**TASK DESCRIPTION:** Lay out the listing, starting with the line that contains "117: (1236, 439)" and continuing through the line that contains "117: (210, 165)", as a Markdown table with the columns Row and Line. Number each row and leave out any blank lines.

Saved data entries
= = = = =

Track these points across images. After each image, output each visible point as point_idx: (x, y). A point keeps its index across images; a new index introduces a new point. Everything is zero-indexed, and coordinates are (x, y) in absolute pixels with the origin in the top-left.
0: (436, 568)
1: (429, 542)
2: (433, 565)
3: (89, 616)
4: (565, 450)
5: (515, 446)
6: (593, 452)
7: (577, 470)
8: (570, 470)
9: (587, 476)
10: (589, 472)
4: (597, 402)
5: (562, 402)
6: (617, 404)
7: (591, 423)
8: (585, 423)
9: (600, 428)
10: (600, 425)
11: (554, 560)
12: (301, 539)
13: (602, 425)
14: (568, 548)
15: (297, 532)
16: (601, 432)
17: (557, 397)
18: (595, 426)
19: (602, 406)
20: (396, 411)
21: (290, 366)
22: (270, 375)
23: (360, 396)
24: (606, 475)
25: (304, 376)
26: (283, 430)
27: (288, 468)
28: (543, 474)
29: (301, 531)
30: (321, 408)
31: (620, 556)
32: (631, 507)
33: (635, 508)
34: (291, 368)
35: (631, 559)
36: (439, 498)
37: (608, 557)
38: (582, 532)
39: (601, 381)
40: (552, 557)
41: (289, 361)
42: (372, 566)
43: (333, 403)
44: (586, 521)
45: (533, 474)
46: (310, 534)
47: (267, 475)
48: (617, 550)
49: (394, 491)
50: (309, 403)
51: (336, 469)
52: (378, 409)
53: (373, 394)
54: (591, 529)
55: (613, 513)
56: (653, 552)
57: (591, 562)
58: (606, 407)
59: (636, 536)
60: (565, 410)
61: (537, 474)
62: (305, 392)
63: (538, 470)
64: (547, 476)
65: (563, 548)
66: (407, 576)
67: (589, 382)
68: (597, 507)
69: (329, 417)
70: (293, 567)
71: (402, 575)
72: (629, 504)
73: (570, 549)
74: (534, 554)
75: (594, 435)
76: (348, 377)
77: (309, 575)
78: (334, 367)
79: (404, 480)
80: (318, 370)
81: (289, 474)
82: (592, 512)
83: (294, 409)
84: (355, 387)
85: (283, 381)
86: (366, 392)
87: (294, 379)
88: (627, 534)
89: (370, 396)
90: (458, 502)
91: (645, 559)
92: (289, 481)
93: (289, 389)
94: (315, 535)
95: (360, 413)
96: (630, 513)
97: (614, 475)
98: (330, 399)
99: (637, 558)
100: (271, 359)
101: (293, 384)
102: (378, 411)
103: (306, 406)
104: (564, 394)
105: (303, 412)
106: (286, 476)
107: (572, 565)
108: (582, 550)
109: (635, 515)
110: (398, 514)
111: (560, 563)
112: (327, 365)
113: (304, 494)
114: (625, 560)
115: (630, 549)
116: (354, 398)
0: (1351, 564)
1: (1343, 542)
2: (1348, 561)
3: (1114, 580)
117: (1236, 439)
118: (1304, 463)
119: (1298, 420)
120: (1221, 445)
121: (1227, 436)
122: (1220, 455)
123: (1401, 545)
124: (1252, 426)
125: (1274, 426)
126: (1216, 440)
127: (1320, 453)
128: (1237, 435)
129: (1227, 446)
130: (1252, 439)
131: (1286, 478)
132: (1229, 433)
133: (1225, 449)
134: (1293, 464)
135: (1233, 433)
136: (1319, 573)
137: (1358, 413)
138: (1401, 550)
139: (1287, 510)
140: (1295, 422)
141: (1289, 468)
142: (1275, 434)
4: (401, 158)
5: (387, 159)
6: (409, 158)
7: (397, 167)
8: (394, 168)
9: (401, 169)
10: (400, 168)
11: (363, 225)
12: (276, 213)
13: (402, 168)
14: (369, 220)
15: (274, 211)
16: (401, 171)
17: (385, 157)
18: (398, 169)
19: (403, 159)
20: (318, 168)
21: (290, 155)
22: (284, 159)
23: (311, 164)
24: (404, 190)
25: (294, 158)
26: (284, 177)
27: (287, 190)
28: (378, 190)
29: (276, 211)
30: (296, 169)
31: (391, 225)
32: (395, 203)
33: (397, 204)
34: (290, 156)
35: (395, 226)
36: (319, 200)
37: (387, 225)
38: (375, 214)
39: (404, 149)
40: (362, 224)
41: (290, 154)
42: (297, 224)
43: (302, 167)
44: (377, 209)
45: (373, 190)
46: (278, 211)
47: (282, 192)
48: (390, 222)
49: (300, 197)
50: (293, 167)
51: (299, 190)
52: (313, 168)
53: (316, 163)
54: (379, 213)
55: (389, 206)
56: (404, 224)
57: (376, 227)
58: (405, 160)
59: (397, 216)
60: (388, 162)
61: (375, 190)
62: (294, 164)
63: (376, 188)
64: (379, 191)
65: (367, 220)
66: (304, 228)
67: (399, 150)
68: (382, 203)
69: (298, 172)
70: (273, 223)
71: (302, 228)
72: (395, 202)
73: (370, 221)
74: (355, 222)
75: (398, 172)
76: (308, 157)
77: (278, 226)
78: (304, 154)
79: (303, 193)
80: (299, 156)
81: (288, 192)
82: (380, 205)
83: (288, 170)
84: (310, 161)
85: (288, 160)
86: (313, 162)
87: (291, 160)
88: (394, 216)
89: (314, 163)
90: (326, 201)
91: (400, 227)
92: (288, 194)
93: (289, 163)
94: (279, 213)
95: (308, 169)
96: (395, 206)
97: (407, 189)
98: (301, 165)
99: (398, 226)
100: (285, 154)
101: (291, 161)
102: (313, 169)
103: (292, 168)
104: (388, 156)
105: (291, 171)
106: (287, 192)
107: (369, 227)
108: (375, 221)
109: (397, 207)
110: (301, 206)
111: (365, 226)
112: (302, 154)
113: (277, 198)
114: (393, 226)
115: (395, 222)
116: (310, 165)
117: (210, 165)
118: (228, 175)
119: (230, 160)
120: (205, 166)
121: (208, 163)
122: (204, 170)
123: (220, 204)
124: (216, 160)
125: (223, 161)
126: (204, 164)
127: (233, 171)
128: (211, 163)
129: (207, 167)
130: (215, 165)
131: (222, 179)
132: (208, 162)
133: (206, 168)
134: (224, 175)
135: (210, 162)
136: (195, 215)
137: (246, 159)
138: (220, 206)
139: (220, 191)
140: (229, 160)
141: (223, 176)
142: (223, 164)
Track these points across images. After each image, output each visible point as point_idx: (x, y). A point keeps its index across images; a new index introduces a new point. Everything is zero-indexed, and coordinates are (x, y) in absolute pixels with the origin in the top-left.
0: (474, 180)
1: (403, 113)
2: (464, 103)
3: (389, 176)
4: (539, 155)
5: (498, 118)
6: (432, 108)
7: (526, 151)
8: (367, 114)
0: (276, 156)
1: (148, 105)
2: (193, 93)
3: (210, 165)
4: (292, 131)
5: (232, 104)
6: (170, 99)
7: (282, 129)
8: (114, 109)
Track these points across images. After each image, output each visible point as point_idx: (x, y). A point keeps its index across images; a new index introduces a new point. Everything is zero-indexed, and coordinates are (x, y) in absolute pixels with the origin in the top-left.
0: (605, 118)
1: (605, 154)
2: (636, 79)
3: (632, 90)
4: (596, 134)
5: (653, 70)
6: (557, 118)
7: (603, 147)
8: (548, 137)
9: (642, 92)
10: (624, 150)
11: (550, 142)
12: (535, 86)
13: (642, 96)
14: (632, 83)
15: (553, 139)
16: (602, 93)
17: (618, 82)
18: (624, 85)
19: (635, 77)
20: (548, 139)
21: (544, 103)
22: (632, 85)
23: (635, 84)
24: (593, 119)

= = = = =

**RESULT OF THE EXERCISE:**
| Row | Line |
|---|---|
| 1 | 117: (1236, 439) |
| 2 | 118: (1304, 463) |
| 3 | 119: (1298, 420) |
| 4 | 120: (1221, 445) |
| 5 | 121: (1227, 436) |
| 6 | 122: (1220, 455) |
| 7 | 123: (1401, 545) |
| 8 | 124: (1252, 426) |
| 9 | 125: (1274, 426) |
| 10 | 126: (1216, 440) |
| 11 | 127: (1320, 453) |
| 12 | 128: (1237, 435) |
| 13 | 129: (1227, 446) |
| 14 | 130: (1252, 439) |
| 15 | 131: (1286, 478) |
| 16 | 132: (1229, 433) |
| 17 | 133: (1225, 449) |
| 18 | 134: (1293, 464) |
| 19 | 135: (1233, 433) |
| 20 | 136: (1319, 573) |
| 21 | 137: (1358, 413) |
| 22 | 138: (1401, 550) |
| 23 | 139: (1287, 510) |
| 24 | 140: (1295, 422) |
| 25 | 141: (1289, 468) |
| 26 | 142: (1275, 434) |
| 27 | 4: (401, 158) |
| 28 | 5: (387, 159) |
| 29 | 6: (409, 158) |
| 30 | 7: (397, 167) |
| 31 | 8: (394, 168) |
| 32 | 9: (401, 169) |
| 33 | 10: (400, 168) |
| 34 | 11: (363, 225) |
| 35 | 12: (276, 213) |
| 36 | 13: (402, 168) |
| 37 | 14: (369, 220) |
| 38 | 15: (274, 211) |
| 39 | 16: (401, 171) |
| 40 | 17: (385, 157) |
| 41 | 18: (398, 169) |
| 42 | 19: (403, 159) |
| 43 | 20: (318, 168) |
| 44 | 21: (290, 155) |
| 45 | 22: (284, 159) |
| 46 | 23: (311, 164) |
| 47 | 24: (404, 190) |
| 48 | 25: (294, 158) |
| 49 | 26: (284, 177) |
| 50 | 27: (287, 190) |
| 51 | 28: (378, 190) |
| 52 | 29: (276, 211) |
| 53 | 30: (296, 169) |
| 54 | 31: (391, 225) |
| 55 | 32: (395, 203) |
| 56 | 33: (397, 204) |
| 57 | 34: (290, 156) |
| 58 | 35: (395, 226) |
| 59 | 36: (319, 200) |
| 60 | 37: (387, 225) |
| 61 | 38: (375, 214) |
| 62 | 39: (404, 149) |
| 63 | 40: (362, 224) |
| 64 | 41: (290, 154) |
| 65 | 42: (297, 224) |
| 66 | 43: (302, 167) |
| 67 | 44: (377, 209) |
| 68 | 45: (373, 190) |
| 69 | 46: (278, 211) |
| 70 | 47: (282, 192) |
| 71 | 48: (390, 222) |
| 72 | 49: (300, 197) |
| 73 | 50: (293, 167) |
| 74 | 51: (299, 190) |
| 75 | 52: (313, 168) |
| 76 | 53: (316, 163) |
| 77 | 54: (379, 213) |
| 78 | 55: (389, 206) |
| 79 | 56: (404, 224) |
| 80 | 57: (376, 227) |
| 81 | 58: (405, 160) |
| 82 | 59: (397, 216) |
| 83 | 60: (388, 162) |
| 84 | 61: (375, 190) |
| 85 | 62: (294, 164) |
| 86 | 63: (376, 188) |
| 87 | 64: (379, 191) |
| 88 | 65: (367, 220) |
| 89 | 66: (304, 228) |
| 90 | 67: (399, 150) |
| 91 | 68: (382, 203) |
| 92 | 69: (298, 172) |
| 93 | 70: (273, 223) |
| 94 | 71: (302, 228) |
| 95 | 72: (395, 202) |
| 96 | 73: (370, 221) |
| 97 | 74: (355, 222) |
| 98 | 75: (398, 172) |
| 99 | 76: (308, 157) |
| 100 | 77: (278, 226) |
| 101 | 78: (304, 154) |
| 102 | 79: (303, 193) |
| 103 | 80: (299, 156) |
| 104 | 81: (288, 192) |
| 105 | 82: (380, 205) |
| 106 | 83: (288, 170) |
| 107 | 84: (310, 161) |
| 108 | 85: (288, 160) |
| 109 | 86: (313, 162) |
| 110 | 87: (291, 160) |
| 111 | 88: (394, 216) |
| 112 | 89: (314, 163) |
| 113 | 90: (326, 201) |
| 114 | 91: (400, 227) |
| 115 | 92: (288, 194) |
| 116 | 93: (289, 163) |
| 117 | 94: (279, 213) |
| 118 | 95: (308, 169) |
| 119 | 96: (395, 206) |
| 120 | 97: (407, 189) |
| 121 | 98: (301, 165) |
| 122 | 99: (398, 226) |
| 123 | 100: (285, 154) |
| 124 | 101: (291, 161) |
| 125 | 102: (313, 169) |
| 126 | 103: (292, 168) |
| 127 | 104: (388, 156) |
| 128 | 105: (291, 171) |
| 129 | 106: (287, 192) |
| 130 | 107: (369, 227) |
| 131 | 108: (375, 221) |
| 132 | 109: (397, 207) |
| 133 | 110: (301, 206) |
| 134 | 111: (365, 226) |
| 135 | 112: (302, 154) |
| 136 | 113: (277, 198) |
| 137 | 114: (393, 226) |
| 138 | 115: (395, 222) |
| 139 | 116: (310, 165) |
| 140 | 117: (210, 165) |